» **Fragmento proporcionado**:
■ ■ ■ ■ ■ ■ ■
# Ohm (electricidad)



## Vinni

Como se puede traducir la palabra "Ohm" , unidad de resistencia eléctrica al español?


----------



## Helefant

When I look on German *Wikipedia* for "Ohm" and then go to the *Spanish* version, seems there it's called *Ohmio*


----------



## ILT

Vinni said:


> ¿Cómo se puede traducir la palabra "Ohm", unidad de resistencia eléctrica al español?


Cuando a mí me lo enseñaron (no voy a decir cuándo ) se decía ohmio. Ahora veo que hay una tendencia a dejarlo igual, porque es el apellido del físico George Ohm.

La RAE reconoce los dos términos:
ohm.
 (De  G. S._ Ohm_, 1787-1854, físico alemán).
 1.      m._ Fís. _ohmio.


_Real Academia Española ©  Todos los derechos reservados_


----------



## fernandobn97007

De acuerdo con ILT! No se traduce.
*Ohm's law = *ley de Ohm


----------



## MHCKA

ILT said:


> Cuando a mí me lo enseñaron (no voy a decir cuándo ) se decía ohm.
> La RAE reconoce los dos términos:
> ohm.
> (De G. S._ Ohm_, 1787-1854, físico alemán).
> 1. m._ Fís. _ohmio.
> 
> 
> _Real Academia Española © Todos los derechos reservados_


 
Hace muuuuchas lunas... en electrotecnia me lo enseñaron como ohm, símbolo omega mayúscula... yo creo que para que no desentonara con la ley que lleva el apellido del ilustre alemán, Ohm.


----------



## Vinni

Muchas gracias a todos. Fueron de mucha utilidad sus respuestas. Y tienen razón, si Ohm es un apellido no debe traducirse.


----------



## 0scar

Se dice _ohmios_ y _ley de Ohm_. 
Una cosa es el apellido del tipo y otra la unidad de medida.
También son _voltios_, _vatios_ y _amperios_, y Sr. Volta, Sr. Watt y Sr. Ampère.
Es preferible la castellanización, sino habría que usar la "inglezación", como en_ volt_ y_ amper_.


----------



## Ilialluna

Hola. Yo también lo aprendí como "ohmios" y lo he seguido viendo como tal.
Saludos.


----------



## Adolfo72

Se dice Ohmio (popular) y se escribe Ohm.
Hace tiempo, a otra unidad de medida, el Newton, se le llamaba en españa Newtonio (ahora suena cutre) pero hoy dia es simplemente Newton.


----------



## Ilialluna

Pues no sé si "ohmio" será popular, pero en los libros de texto que usé en bachiller (hace ya una eternidad) aparecía así, en los libros de la carrera también, y he comprobado en un diccionario técnico (Federico Beigbeder Atienza) que también lo traduce en castellano como ohmio.
Lo de Newtonio no le he oído nunca, la verdad.


----------



## pacosancas

Hola,

Aquí en España la palabra correcta es ohmio (aquí nadie utiliza la pañabra inglesa ohm); el símbolo es la letra griega omega mayúscula, aunque cuando no se dispone de ese símbolo se utiliza Ohm. 

Esto no quita para que en bastantes países de habla hispana se utilize el vocablo inglés ohm en lugar del castellano ohmio; de la misma manera que para otras unidades de medida.
■ ■ ■ ■ ■ ■ ■
» **Bloque de datos**:
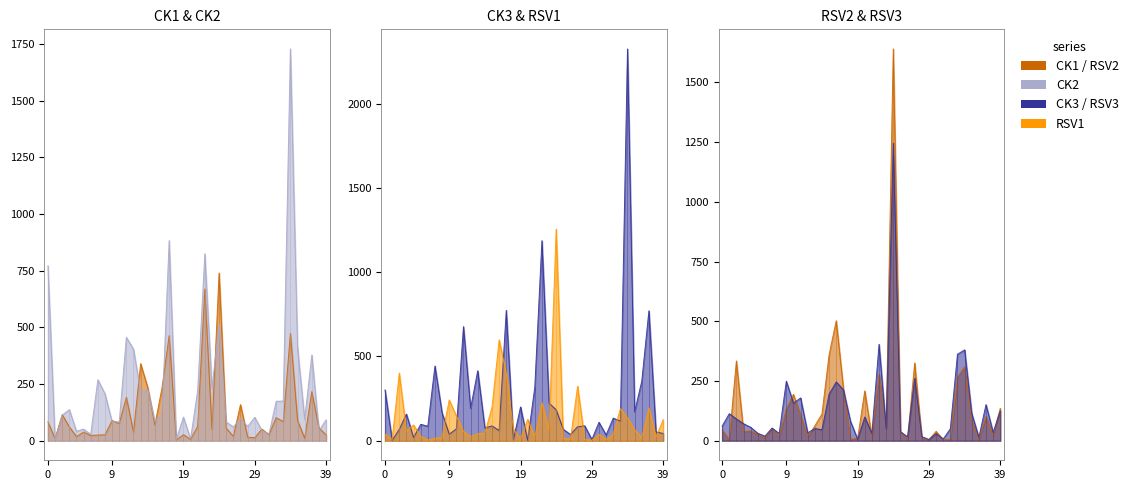

Rank the series by their maximum value, from highest to lowest.

CK3, CK2, RSV2, RSV1, RSV3, CK1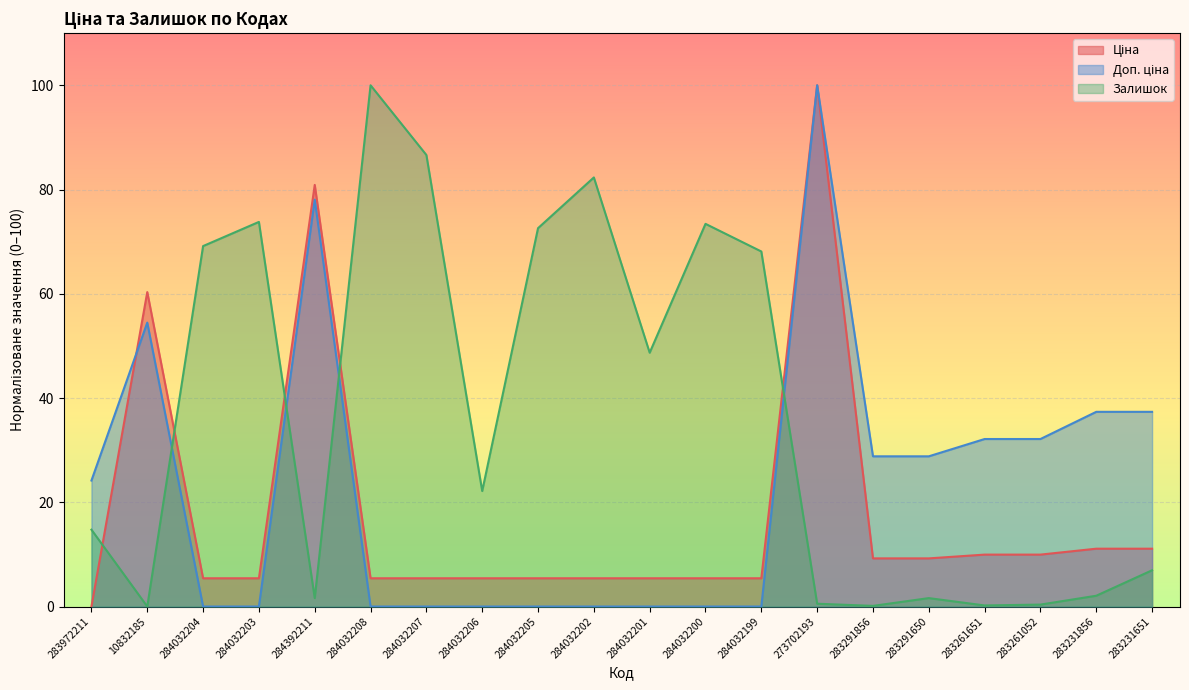

Which series changed the most between 283291650 and 283261052?

Доп. ціна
■ ■ ■ ■ ■ ■ ■
» **Consigna de trabajo**:
Escribe la continuación del hilo de foro sobre cómo traducir «Ohm» al español, empezando justo después de su último mensaje.

» **Resultado de la tarea**:
----------



## tangus

pacosancas said:


> Esto no quita para que en bastantes países de habla hispana se utilize el vocablo inglés ohm en lugar del castellano ohmio; de la misma manera que para otras unidades de medida.



No te confundas: las unidades internacionales no están “en inglés”. El que usa _ohm_, _watt_ o _joule_, no está usando vocablos ingleses, sino unidades sin castellanizar. Que en inglés (como en casi todos los otros idiomas) también se usen sin castellanizar no significa que sean inglesas.


----------



## 0scar

Están en inglés, como _volt _y _amper_ en vez de _volta_ y _ampère._


----------



## Hakuna Matata

Personalmente uso _ohm, volt, watt, joule, hertz, coulomb, farad_.... etc. Para la intensidad de corriente eléctrica uso _ampère_, prounciándolo *ampér*. 
Los plurales, agregando "_s_" excepto en _hertz_ y seguramente hay otras excepciones que ahora no recuerdo.

En fin, si la RAE los acepta por igual, yo prefiero mantener los nombres de las unidades siguiendo la grafía original.

Lo de Newtonio.... jamás lo escuché...
Eso sí, me imagino que para ser coherente habría que pronunciarlo _neutonio_, no _niutonio.


_
Touché con Volta, lo reconozco.... I`m sorry, Alessandro...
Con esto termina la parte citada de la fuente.